Per quanto riguarda, in particolare, i reati di omicidio colposo e lesioni colpose verificatisi per cause insite nelle parti comuni dell’edificio, è opportuno sottolineare che la giurisprudenza di legittimità considera l’amministratore di condominio custode delle parti comuni. Si legga la massima di Cass. Civ., 2008, 25251: “In tema di condominio, la figura dell’amministratore nell’ordinamento non si esaurisce nell’aspetto contrattuale delle prerogative dell’ufficio. A tale figura il codice civile e le leggi speciali imputano doveri ed obblighi finalizzati ad impedire che il modo d’essere dei beni condominiali provochi danno ai terzi. In relazione a tali beni l’amministratore, in quanto ha poteri e doveri di controllo e poteri di influire sul loro modo d’essere, si trova nella posizione di custode, pertanto deve curare che i beni comuni non arrechino danni agli stessi condòmini od a terzi”.

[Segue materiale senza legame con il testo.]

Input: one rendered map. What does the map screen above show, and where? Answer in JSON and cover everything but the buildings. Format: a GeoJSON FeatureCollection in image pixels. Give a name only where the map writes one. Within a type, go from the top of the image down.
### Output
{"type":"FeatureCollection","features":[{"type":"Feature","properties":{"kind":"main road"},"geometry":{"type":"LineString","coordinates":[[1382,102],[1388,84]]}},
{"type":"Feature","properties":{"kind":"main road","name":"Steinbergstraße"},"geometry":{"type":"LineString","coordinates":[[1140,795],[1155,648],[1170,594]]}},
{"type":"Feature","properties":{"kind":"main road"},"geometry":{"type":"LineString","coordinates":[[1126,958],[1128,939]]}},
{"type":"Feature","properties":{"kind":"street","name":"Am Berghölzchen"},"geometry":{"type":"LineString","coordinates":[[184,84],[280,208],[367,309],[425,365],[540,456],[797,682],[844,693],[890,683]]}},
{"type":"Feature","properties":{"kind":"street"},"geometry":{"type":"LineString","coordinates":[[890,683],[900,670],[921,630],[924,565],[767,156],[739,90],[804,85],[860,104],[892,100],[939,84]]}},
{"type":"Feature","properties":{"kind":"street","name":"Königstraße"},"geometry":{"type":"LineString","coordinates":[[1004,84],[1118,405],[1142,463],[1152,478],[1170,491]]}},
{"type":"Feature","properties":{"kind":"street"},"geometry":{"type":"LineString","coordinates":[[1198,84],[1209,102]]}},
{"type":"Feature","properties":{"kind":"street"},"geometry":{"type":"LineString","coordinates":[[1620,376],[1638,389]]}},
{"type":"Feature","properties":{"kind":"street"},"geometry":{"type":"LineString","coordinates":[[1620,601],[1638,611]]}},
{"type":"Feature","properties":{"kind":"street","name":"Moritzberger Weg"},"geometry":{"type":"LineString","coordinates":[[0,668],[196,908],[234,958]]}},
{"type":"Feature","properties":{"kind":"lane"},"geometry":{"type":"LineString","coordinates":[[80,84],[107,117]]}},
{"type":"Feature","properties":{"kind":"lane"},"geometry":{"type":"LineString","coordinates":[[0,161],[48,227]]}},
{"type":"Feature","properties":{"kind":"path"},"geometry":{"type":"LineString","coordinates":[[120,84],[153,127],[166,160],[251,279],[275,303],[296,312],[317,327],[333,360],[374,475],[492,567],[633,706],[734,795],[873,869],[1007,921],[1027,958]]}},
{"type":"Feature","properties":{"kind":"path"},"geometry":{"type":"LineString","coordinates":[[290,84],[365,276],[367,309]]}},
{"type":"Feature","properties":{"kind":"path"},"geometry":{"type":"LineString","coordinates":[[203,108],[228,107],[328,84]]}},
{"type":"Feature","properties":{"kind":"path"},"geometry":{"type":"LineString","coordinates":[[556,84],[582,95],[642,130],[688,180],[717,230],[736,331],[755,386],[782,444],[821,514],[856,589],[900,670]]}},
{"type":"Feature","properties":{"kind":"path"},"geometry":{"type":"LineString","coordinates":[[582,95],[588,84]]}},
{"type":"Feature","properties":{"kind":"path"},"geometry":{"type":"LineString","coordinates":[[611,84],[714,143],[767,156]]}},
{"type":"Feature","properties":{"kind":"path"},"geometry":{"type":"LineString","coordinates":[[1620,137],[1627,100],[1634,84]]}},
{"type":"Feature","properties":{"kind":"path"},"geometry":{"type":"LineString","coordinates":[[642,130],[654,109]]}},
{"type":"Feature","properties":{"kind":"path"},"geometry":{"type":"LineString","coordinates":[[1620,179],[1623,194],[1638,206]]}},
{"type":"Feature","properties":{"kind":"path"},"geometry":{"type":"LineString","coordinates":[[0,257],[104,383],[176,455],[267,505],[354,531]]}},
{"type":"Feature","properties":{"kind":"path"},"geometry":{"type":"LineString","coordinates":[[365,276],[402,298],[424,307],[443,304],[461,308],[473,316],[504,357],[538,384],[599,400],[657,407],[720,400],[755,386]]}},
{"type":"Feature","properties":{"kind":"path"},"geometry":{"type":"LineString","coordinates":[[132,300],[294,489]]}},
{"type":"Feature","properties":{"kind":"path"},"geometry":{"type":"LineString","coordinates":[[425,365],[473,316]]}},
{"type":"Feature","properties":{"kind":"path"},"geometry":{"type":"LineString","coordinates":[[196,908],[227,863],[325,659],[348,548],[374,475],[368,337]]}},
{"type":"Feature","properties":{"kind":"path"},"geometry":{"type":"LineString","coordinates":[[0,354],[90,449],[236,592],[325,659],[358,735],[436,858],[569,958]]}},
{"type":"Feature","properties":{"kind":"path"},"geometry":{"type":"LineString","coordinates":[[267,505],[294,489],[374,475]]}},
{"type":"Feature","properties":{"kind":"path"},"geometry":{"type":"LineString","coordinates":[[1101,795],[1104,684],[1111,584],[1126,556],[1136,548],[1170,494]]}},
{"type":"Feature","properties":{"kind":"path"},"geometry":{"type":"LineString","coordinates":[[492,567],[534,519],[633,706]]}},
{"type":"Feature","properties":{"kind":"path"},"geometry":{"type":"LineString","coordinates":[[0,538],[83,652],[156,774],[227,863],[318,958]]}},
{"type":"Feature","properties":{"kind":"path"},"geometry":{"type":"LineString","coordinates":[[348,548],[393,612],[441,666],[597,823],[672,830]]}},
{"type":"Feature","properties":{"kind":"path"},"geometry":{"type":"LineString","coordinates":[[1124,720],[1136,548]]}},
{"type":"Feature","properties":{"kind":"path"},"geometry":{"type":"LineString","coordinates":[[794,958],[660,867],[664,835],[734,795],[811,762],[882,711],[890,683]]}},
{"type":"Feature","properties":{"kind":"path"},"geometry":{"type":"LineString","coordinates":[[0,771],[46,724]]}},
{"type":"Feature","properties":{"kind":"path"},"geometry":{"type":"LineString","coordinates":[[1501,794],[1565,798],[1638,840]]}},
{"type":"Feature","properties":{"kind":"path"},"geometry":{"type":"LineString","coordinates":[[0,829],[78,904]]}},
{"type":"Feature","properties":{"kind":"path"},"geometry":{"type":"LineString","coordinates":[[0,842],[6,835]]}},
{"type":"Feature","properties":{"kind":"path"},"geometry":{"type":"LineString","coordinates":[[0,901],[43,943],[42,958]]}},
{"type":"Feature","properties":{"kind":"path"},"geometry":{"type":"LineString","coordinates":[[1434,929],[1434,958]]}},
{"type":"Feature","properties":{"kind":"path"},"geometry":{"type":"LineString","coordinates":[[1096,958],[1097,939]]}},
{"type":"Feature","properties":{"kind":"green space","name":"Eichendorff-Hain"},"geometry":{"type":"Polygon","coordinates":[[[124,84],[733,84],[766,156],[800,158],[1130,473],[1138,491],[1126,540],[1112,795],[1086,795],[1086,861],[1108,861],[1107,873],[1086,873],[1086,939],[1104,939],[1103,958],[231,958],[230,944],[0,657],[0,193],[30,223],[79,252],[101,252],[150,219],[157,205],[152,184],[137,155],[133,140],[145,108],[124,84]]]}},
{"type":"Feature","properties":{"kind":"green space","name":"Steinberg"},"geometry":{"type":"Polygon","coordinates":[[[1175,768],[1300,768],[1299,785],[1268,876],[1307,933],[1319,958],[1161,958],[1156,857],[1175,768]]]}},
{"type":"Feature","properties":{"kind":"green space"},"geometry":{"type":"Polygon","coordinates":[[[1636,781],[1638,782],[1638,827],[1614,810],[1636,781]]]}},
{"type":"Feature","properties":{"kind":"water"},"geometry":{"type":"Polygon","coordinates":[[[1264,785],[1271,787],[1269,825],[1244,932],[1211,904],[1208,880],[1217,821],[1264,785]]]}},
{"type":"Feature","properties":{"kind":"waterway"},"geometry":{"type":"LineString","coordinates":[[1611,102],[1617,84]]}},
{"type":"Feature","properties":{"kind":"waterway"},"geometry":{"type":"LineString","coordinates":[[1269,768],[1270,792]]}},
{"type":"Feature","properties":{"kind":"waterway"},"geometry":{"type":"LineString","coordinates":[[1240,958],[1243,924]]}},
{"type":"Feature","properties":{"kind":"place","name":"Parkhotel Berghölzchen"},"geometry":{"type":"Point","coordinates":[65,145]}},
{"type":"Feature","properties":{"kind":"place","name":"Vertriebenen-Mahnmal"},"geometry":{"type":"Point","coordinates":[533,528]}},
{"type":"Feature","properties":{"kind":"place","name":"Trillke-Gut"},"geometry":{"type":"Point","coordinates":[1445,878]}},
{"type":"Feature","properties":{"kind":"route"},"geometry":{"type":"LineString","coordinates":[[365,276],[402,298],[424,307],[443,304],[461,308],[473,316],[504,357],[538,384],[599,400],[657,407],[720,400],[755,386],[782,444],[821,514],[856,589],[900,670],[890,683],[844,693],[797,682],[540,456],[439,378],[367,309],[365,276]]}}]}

Se è custode delle parti comuni, deve impedire che ne possano derivare eventi lesivi ai terzi (morte, lesioni personali); se omette di impedire ciò, può esserne chiamato a risponderne. Si precisa che è la stessa legge a prevedere in capo all’amministratore il potere di agire per evitare situazioni pericolose e di rischio: l’art. 1130, co. 1, lett. 4, c.c. elenca, tra le attribuzioni del mandatario, il compimento degli atti conservativi relativi alle parti comuni dell’edificio; l’art. 1135, co. 2, c.c. prevede la possibilità per l’amministratore di ordinare lavori di manutenzione straordinaria che rivestano carattere urgente.
In senso conforme a tale impostazione, valga l’insegnamento di Cass. Pen., 2012, 21223. La vicenda oggetto del pronunciamento riguarda l’omessa delimitazione e segnalazione, da parte dell’amministratore, del lucernario situato al centro del condominio nella parte esterna e ricoperto di neve. Si era verificato che un minore, a bordo del suo slittino, era andato a finire sul lucernario che si era frantumato facendo cadere lo stesso nelle sottostanti scale, con conseguenti lesioni. In giudizio veniva rilevato che il lucernario, ricoperto dalla neve, non era assolutamente visibile. La Cassazione ritiene indubbia la responsabilità dell’imputato amministratore, in forza della sua posizione di garanzia intesa ad evitare ogni pericolo per i frequentatori del condominio. In particolare, si afferma che egli era a conoscenza del fatto che i vetri del lucernario erano lesionati ed infatti aveva disposto di eliminare l’accumulo di neve formatosi, ma poi non aveva accertato che l’intervento fosse stato in concreto compiuto.
Ne risulta chiarito quanto sopra esposto: l’amministratore è stato ritenuto penalmente responsabile per non avere impedito un evento verificatosi a causa del modo d’essere delle parti comuni in custodia, per il quale esisteva dunque a suo carico l’obbligo giuridico impeditivo.